India's low labour costs, supportive government policies and increasing technical expertise have been the growth drivers for the sector. Indian shipbuilding companies' order book has gone up by nine-fold in the last four years.

Indian companies have also been able to get a foothold in building small and specialised vessels. For instance, ABG Shipyard has emerged as the world's largest yard in terms of order book for anchor handling tug supply vessel (AHTS) and offshore vessels.

The company has strong order-book position of Rs 3,500 crore (Rs 35 lion), almost 6.5 times its FY06 revenue. Though India has a minuscule market share of less than one per cent of global ship building industry, investors perceive it as an opportunity and expect the market share to grow to 5-6 per cent in the next five years.

Looking beyond

The list of the sectors and stocks does not end here. There will be more sectors and many more companies within these sectors. Investors need to understand the visibility, sustainability, size of the opportunity and individual characteristics of the businesses to take the decision.

Sectors like, steel pipes, media, liquor and information technology are as good as those mentioned above in terms of growth and visibility of the earnings. A selective assessment of individual scrips in these sectors can fetch a better result.

Besides these sectors, there are many niche players, which have excellent business models and long term prospects to support the growth. To put it in perspective, one such players is Everest Kanto, the market leader in high pressure industrial gas and CNG cylinders, which will benefit hugely from growing domestic demand.

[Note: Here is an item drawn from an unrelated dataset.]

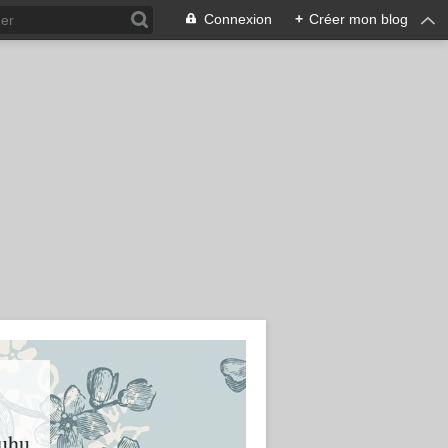
Connexion
+
Créer mon blog
huhu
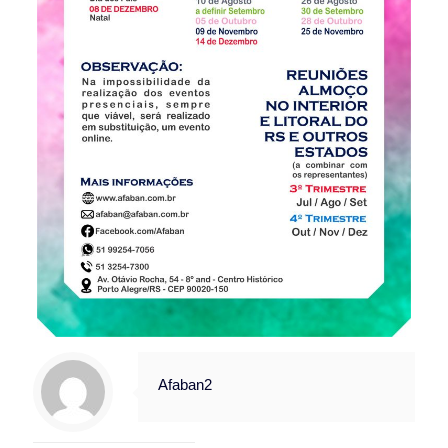
Afaban2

The company has the first mover advantage and is the only listed player available in the industry. Driven by deficit production and growing domestic demand, the company is expecting a 50 per cent growth over the next two years. CNG stations in India are expected to double by 2010 from the current 350, and the industry is expected to grow at 30 per cent annually.

Strong franchise

Last but not the least, one easy way to ensure low portfolio volatility and above average returns over the long-term is to purchase shares of business having significant franchise value.

These are some of the established and large businesses run by experienced and quality management having strong brand equity, solid financials and consistent growth in revenue and earnings.

"Buy companies with strong histories of profitability and with a dominant business franchise," says Warren Buffett.   These are the market leaders and known brand in their respective sectors.

"Given the market volatility we have invested a large part of our portfolio into some of the selective large-cap companies such as Reliance Industries," says Sudhir Nair, Bonanza Portfolio.

Market analysts advise investing a part of the portfolio into selective large-cap companies diversified into different sectors. Companies like ITC, Infosys, TCS, Marico, L&T and Mahindra & Mahindra also hold potential.